At first, the ADL’s Entertainment Industry dinner honoring Relativity Media founder Ryan Kavanaugh did not augur either acclaim or good fortune. The banquet hall was smaller than in years past, the crowd a little bit sparser. It was not at all obvious at the beginning of the night if Kavanaugh’s philanthropic influence would even come close to matching his influence at the box office.

“Well, you know, this isn’t Spielberg,” one attendee whispered over whitefish with artichokes, referring of course, to the ADL’s 2009 honoree who attracted more than a thousand people to the annual dinner and solicited more than $2 million in donations.

But the night – and the chosen honoree—was young.

Electus founder and CEO Ben Silverman, best known as executive producer of “The Office” and a former co-chairman of NBC Entertainment, kicked off as the evening’s emcee. In his opening monologue, Silverman told the crowd of 300 that earlier that day, he had celebrated his son’s bris, the Jewish rite of passage that came under fire earlier this summer when an anti-circumcision ballot initiative was proposed in San Francisco.  “It’s the great work of the ADL that made this possible,” he said of that morning’s politically restored ritual. “It’s not only that the ADL fought this, but they got it to become law that [circumcision] could never be banned.” (Assembly Bill 768 prohibiting cities and counties from banning male circumcision was introduced by Mike Gatto (D-Los Angeles) and passed the state legislature in late August; it was signed into law by Gov. Jerry Brown in early October).

Next Silverman introduced a video in which Kavanaugh’s industry colleagues – among them Dreamworks Animation CEO Jeffrey Katzenberg, Academy of Motion Picture Arts and Sciences president Tom Sherak and the singer Michael Buble—saluted him. Sherak called Kavanaugh “as generous a human being as I’ve ever met in my life…the ultimate mensch” – high praise for the glamour-loving, vintage-car collecting hotshot.

“I’ve never had a standing ovation before,” Kavanaugh said with a boyish smile when he took the stage. Besuited in black and pairing a tie with his signature sneakers, Kavanaugh played the boy in king’s clothing – an image reinforced by his spiky red hair, doubly-lined chin and young-looking face.

“People always say to me, ‘Ryan Kavanaugh? Red hair? But I’m here to assure you I’m Jewish – on both sides, mother and father,” he said. “So until my mother admits an affair with the milkman – I’m a Jew.”

His long-winded but heartfelt speech made that clear: Kavanaugh has two grandparents who were Holocaust survivors; he talked about sitting in shul on Yom Kippur; he mentioned his rabbi, Steve Leder of Wilshire Boulevard Temple and even talked some Torah, telling the story of Soddom and Gemorrah; he talked about the Israeli-Palestinian prisoner exchange deal designed to rescue Gilad Shalit; he talked about intermarriage and assimilation and, in an admonishing tone, the fact that Jewish couples are not having enough Jewish children.

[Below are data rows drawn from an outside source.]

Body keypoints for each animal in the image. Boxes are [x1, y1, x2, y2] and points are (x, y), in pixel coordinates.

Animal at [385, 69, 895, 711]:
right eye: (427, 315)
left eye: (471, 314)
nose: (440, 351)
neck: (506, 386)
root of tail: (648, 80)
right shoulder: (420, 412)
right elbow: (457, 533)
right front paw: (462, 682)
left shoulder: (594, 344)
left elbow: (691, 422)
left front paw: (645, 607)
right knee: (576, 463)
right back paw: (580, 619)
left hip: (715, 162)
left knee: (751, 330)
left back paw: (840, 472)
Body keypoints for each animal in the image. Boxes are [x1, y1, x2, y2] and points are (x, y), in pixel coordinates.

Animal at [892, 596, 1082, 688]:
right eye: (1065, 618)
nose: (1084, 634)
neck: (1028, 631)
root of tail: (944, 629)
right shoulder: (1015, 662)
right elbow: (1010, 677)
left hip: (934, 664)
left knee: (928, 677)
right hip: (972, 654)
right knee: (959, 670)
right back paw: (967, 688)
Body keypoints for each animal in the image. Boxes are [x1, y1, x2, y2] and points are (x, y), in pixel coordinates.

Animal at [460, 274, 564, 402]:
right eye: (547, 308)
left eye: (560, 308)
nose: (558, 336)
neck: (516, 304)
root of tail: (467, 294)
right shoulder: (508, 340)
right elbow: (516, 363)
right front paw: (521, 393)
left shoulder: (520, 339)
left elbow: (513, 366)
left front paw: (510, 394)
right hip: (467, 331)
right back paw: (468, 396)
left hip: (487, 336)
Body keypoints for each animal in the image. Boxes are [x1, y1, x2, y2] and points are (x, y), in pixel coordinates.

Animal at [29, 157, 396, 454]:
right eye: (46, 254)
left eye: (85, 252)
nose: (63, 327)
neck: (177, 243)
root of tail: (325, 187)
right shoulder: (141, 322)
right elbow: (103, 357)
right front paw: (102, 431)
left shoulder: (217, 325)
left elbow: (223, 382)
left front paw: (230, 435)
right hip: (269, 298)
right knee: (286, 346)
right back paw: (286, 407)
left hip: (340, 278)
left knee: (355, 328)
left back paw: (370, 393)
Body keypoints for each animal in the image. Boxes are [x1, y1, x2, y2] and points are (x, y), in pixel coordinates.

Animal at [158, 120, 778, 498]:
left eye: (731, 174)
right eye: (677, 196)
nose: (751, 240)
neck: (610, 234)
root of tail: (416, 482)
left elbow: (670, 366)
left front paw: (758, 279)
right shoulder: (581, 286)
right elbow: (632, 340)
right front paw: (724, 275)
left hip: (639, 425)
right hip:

And then he brought it all back to Tikkun Olam: “As those of us who sat in temple on Yom Kippur know, you come away with one underlying goal: to help others in need.” And even though Jews come away from the holidays with good intentions, he said, “we don’t do our most.” His big Yom Kippur takeaway this year, which came straight from his rabbi’s sermon was: “Do not do to another what is hurtful to you.”

“That’s exactly what the ADL stands for,” he said. “That’s what we need in this world.”

“The Jews in this room are the luckiest Jews in the history of Judaism,” he said. “And in Hollywood, we get to hold a megaphone to the entire world—our voices travel the entire world through film, television and news – what do we do with that power?”

“It has to become our job to stop oppression,” he continued. “If you believe in The Golden Rule, it is not a choice. You must help.”

Then Kavanaugh stunned his colleagues by declaring a little fundraising auction. His goal: to increase $430,000 in pledges to match last year’s total of half a million dollars. He promised to match every penny that came in – then he started calling out names…

Ben Silverman was the first to raise his hand. “I don’t want to discourage others from donating,” but “I’m happy to throw in another $25,000,” Silverman said. Lucky one.

Next Kavanaugh called out for $10,000, then $5,000, all the way down to $100.

By the end of the night, the event raised nearly $600,000 – which proves that first impressions are rarely lasting ones—and that sometimes, it pays to sit through rubber-chicken dinners because something golden awaits.